Sorti en DVD le 5 octobre
Wilson Yip fait partie de la vague actuelle des cinéastes hong-kongais orientés vers l’action, et on lui doit des films comme Dragon Tiger Gate, SPL ou Flashpoint. Il ne se sépare plus de son acteur fétiche Donnie Yen, qui endosse ici la défroque de Ip Man, illustre maître adepte de la boxe wing shun. Le film se présente comme un biopic totalement inscrit dans la sombre Histoire que traverse la Chine dans les années 30 et 40. Mais si l’aspect biographique pouvait rebuter en faisant craindre un traitement trop lent, Wilson Yip livre en fait un métrage captivant aux antipodes des fresques historiques habituelles.
Il faut dire que la véracité biographique est loin d’être respectée, le scénario partant d’un personnage réel pour le glorifier en héros en prenant des libertés assez incroyables : la lutte d’Ip Man contre les envahisseurs japonais, qui est tout de même le centre du film, a été totalement inventée et ne correspond aucunement à une réalité historique ! Les biopics ont souvent tendance à enjoliver le trait, mais l’histoire racontée est ici carrément différente de la vie du maître !

Si l’on passe cet énorme « détail » et que l’on prend le film pour son aspect cinématographique, Wilson Yip nous convie alors à un spectacle de haute volée dans lequel l’art martial est magnifié par la virtuosité de sa caméra. Yip pose des cadrages de toute beauté qui permettent d’apprécier dans le moindre détail la rigueur et la précision du geste, dans une successions de plans qui n’a rien de gratuit. On est loin des bandes surdécoupées ou des films poseurs masquant leur vacuité par une fausse vitesse ou un écrin creux. Yip se concentre sur son sujet et le filme avec respect, ce qui est perceptible dès les premières images où l’on voit le fameux mannequin de bois si caractéristique des arts martiaux. Ip Man est totalement imprégné du respect de la culture martiale et véhicule une image noble de cet art, et n’oublie pas sous ce vernis historique une efficacité très palpable.

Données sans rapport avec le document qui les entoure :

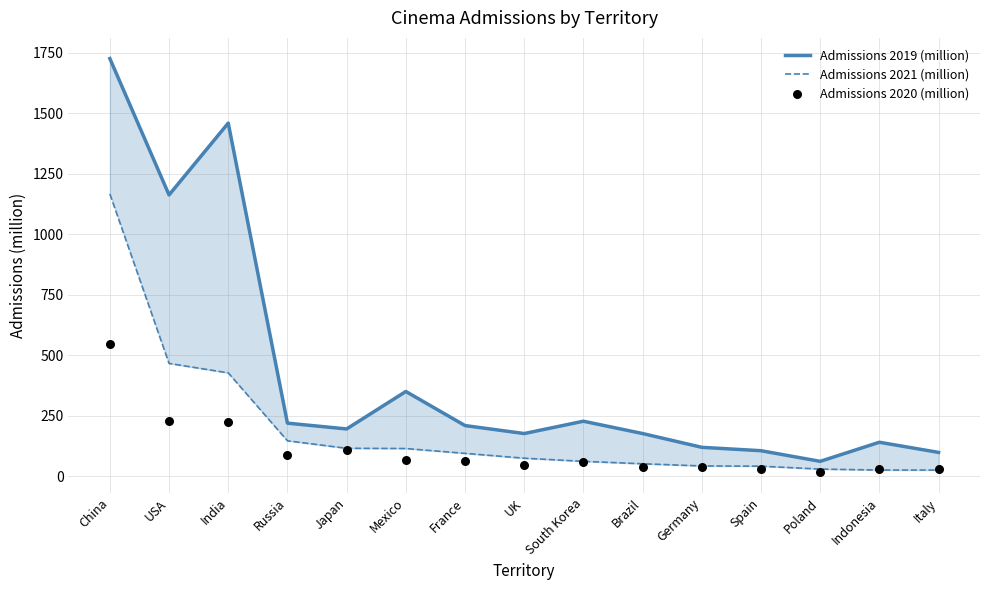

Which series contains the lowest Y value?

Admissions 2020 (million)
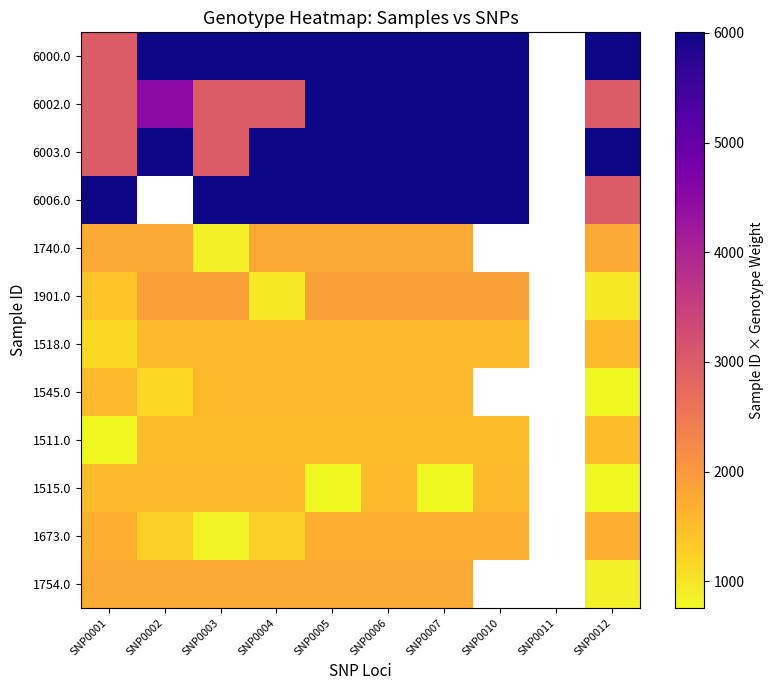

How many series are shown in this chart?

12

Nous sommes loin des films de Hong-Kong ennuyeux comme il en fleurissait beaucoup dans les années 80, et Wilson Yip parvient à rendre son sujet intéressant en y intégrant une bonne dose d’action et des notes d’humour surprenantes. Les combats démarrent par la touche amicale, et évoluent au fur et à mesure vers une violence exacerbée. Cette gradation va de pair avec l’évolution historique du pays, qui se retrouve sou le joug de l’armée japonaise. Maître Ip Man, qui partage des valeurs plutôt pacifistes, va devoir user de ses connaissances en y ajoutant de la rage, et le résultat à l’écran se traduit de manière radicale avec un Donnie Yen en superbe forme. Les combats dirigés par Kuang Hsiung et Sammo Hung sont d’une très grande précision et sont encore élevés dramatiquement par la mise en scène de Wilson Yip. Le combat de Ip Man contre 10 hommes par exemple est graphiquement magnifique, et la rage qui traverse cette scène est très bien rendue par la caméra de Yip et par la présence de Yen.

Le gros reproche que l’on peut faire à Ip Man est la totale irrévérence par rapport à la réalité de la vie du maître ; par contre, il s’agit d’une œuvre cinématographique remarquable qui tient une place de choix dans la tradition des films d’arts martiaux.